Marcia Jones (born circa 1972 in Chicago Illinois) is an American professor and contemporary artist, known for her multimedia and large-scale installation works.

==Early life and education==
Jones was born premature at Chicago's Little Company of Mary Hospital to Paul Davis and Christine Jones. After moving many times with her mother, she spent her high school years in Los Angeles, CA at Marshall High School. Jones majored in Fashion Design at Clark Atlanta University where she later taught and moved to New York in 1995 after being inspired by artists like Radcliffe Bailey to pursue fine art. She studied under Juan Logan, Kojo Griffin, Susan Page and Cora Cohen at UNC Greensboro to earn her MFA in visual arts in 2004.

==Career==
Jones moved to New York in 1995 to pursue fashion design and worked for Harriette Cole before finding her calling as a fine artist. She was a kinetic (performance) painter, painting to live music on stage, with the Brooklyn Bohemian scene at venues such as the Brooklyn Moon Cafe that incubated the beginnings of careers such as Mos Def, Common, Saul Williams, Erykah Badu, Kevin Powell, and Sarah Jones. Her work appears as the cover art for Saul Williams' book, The Seventh Octave and his album, Amethyst Rock Star, and she collaborated with him on his book, S/HE.

Jones's work was featured on numerous book covers and has exhibited at the New Museum of Contemporary Art, Museum of Contemporary Art, Chicago, Southeastern Center for Contemporary Art, Weatherspoon Art Museum, and Spelman College Museum of Fine Art.

She was a professor of art at Clark Atlanta University from 2004-2009.

Jones's work explores personal identity, sexuality, history and the female paradigm. Her exhibition at the Harvey B. Gantt Center explored the dichotomy of the virgin and the whore through an analogy with Haitian Voodoo motifs and Magic City strip club culture.

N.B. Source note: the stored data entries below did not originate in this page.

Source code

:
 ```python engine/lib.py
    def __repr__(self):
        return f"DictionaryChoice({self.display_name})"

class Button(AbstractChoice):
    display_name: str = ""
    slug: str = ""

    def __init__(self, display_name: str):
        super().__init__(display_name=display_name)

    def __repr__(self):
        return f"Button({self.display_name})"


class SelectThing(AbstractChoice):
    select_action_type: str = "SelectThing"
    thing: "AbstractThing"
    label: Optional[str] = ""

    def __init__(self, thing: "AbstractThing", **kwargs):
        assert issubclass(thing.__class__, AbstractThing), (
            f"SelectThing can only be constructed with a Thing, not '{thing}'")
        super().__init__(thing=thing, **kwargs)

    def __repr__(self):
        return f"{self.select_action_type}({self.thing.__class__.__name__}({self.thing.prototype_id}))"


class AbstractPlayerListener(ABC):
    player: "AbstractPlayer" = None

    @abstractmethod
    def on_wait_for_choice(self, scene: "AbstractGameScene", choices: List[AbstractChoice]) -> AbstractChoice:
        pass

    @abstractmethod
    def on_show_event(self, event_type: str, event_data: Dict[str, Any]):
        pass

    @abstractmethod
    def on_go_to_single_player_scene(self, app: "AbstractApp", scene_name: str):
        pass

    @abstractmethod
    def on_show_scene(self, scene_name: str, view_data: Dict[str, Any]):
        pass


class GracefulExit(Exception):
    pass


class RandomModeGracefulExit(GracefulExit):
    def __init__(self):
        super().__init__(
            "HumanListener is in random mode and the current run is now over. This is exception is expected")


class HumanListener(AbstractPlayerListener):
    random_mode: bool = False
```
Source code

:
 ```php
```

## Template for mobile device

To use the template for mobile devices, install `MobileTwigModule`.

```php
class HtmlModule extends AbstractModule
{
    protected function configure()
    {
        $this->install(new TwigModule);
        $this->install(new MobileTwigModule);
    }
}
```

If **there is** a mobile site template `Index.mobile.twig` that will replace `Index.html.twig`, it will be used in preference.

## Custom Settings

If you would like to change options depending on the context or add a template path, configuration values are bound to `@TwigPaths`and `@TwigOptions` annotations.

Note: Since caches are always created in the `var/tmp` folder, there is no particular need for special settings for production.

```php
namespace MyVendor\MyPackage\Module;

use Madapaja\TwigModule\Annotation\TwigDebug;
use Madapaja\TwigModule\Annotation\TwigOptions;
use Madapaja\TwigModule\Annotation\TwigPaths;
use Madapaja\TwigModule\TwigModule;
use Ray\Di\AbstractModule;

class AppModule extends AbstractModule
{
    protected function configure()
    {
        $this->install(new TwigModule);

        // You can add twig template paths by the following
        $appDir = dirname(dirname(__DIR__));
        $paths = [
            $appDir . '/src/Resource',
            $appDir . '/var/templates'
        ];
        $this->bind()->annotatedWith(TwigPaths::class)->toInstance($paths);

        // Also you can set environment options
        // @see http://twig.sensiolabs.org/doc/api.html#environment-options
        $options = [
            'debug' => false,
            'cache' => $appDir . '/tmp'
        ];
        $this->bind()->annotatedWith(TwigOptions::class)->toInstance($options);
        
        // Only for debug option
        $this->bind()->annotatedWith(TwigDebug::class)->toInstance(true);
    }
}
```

Jones was a 2011 Artist-in-Residence at the McColl Center for Art + Innovation in Charlotte, North Carolina. Also in 2011 Jones was chosen to discuss creativity on a panel for Rocco Landesman, chairman of the National Endowment for the Arts. She was featured in the Afropunk Showcase at Moogfest in 2014. In 2005 she received a Caversham Printmaking Fellowship and attended the Spelman College Taller Portobello Artist Colony in 2006.

In 2018 Jones's work was included in the exhibition Black Blooded at the New Gallery of Modern Art in Charlotte, North Carolina. A performance of hers was featured as part of the opening reception, in which she wore raven feathers and a white dress while creating a live kinetic drawing in charcoal. The ephemera from the work was displayed in the gallery following the exhibition. Also included in this exhibit were works by Mickalene Thomas, Theaster Gates, Rashayla Marie Brown and Kerry James Marshall.

Also in 2018 Jones included work in The Black Woman is God: Assembly of Gods an annual exhibition of work by Black women artists at SOMArts Gallery in San Francisco.

==Personal life==
Jones met poet Saul Williams after moving to New York and in 1996 birthed their daughter, Saturn River Renge, after sixty-hour labor. In 2004, three days after earning her MFA, Jones was hospitalized and diagnosed with multiple sclerosis.